• [EXERCISE GOAL]: All of the records should be restated word for word.

Stored records
───

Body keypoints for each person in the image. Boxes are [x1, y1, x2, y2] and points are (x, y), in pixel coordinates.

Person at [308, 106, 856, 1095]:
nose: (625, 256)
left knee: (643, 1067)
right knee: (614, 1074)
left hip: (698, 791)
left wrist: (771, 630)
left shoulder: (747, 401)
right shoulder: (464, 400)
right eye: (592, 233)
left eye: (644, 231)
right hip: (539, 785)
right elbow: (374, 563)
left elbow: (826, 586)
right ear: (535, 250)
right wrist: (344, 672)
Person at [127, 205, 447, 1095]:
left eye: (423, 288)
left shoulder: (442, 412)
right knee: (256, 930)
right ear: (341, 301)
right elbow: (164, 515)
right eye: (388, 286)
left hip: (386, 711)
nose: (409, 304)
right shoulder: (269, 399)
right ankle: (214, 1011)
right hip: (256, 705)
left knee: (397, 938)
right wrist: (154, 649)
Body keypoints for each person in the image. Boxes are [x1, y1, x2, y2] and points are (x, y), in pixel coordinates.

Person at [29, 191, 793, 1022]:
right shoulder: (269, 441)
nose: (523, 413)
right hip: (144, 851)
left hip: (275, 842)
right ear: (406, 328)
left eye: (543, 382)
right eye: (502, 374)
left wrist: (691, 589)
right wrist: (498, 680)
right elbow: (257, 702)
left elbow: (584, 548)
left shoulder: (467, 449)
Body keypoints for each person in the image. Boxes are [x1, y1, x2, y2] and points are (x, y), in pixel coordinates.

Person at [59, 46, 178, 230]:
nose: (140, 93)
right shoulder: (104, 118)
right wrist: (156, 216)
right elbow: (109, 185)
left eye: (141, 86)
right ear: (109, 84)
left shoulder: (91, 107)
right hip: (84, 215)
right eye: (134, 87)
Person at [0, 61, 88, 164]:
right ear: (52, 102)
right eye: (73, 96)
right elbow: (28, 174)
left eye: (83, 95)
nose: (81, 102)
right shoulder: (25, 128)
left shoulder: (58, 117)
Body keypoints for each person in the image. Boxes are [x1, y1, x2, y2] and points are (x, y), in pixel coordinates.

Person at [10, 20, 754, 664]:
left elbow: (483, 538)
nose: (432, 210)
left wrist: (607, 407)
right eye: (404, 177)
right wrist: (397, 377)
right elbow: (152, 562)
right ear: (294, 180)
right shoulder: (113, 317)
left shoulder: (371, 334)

───

• [WRITTEN ANSWER]:
Body keypoints for each person in the image. Boxes are [x1, y1, x2, y2] and points are (x, y), in pixel coordinates.

Person at [308, 106, 856, 1095]:
nose: (625, 256)
left knee: (643, 1067)
right knee: (614, 1074)
left hip: (698, 791)
left wrist: (771, 630)
left shoulder: (747, 401)
right shoulder: (464, 400)
right eye: (592, 233)
left eye: (644, 231)
right hip: (539, 785)
right elbow: (374, 563)
left elbow: (826, 586)
right ear: (535, 250)
right wrist: (344, 672)
Person at [127, 205, 447, 1095]:
left eye: (423, 288)
left shoulder: (442, 412)
right knee: (256, 930)
right ear: (341, 301)
right elbow: (164, 515)
right eye: (388, 286)
left hip: (386, 711)
nose: (409, 304)
right shoulder: (269, 399)
right ankle: (214, 1011)
right hip: (256, 705)
left knee: (397, 938)
right wrist: (154, 649)
Body keypoints for each person in the image. Boxes are [x1, y1, x2, y2] and points are (x, y), in pixel coordinates.

Person at [29, 191, 793, 1022]:
right shoulder: (269, 441)
nose: (523, 413)
right hip: (144, 851)
left hip: (275, 842)
right ear: (406, 328)
left eye: (543, 382)
right eye: (502, 374)
left wrist: (691, 589)
right wrist: (498, 680)
right elbow: (257, 702)
left elbow: (584, 548)
left shoulder: (467, 449)
Body keypoints for each person in the image. Boxes are [x1, y1, x2, y2] and points are (x, y), in pixel coordinates.

Person at [59, 46, 178, 230]:
nose: (140, 93)
right shoulder: (104, 118)
right wrist: (156, 216)
right elbow: (109, 185)
left eye: (141, 86)
right ear: (109, 84)
left shoulder: (91, 107)
right hip: (84, 215)
right eye: (134, 87)
Person at [0, 61, 88, 164]:
right ear: (52, 102)
right eye: (73, 96)
right elbow: (28, 174)
left eye: (83, 95)
nose: (81, 102)
right shoulder: (25, 128)
left shoulder: (58, 117)
Body keypoints for each person in the image. Boxes are [x1, y1, x2, y2] and points are (x, y), in pixel coordinates.

Person at [10, 20, 754, 664]:
left elbow: (483, 538)
nose: (432, 210)
left wrist: (607, 407)
right eye: (404, 177)
right wrist: (397, 377)
right elbow: (152, 562)
right ear: (294, 180)
right shoulder: (113, 317)
left shoulder: (371, 334)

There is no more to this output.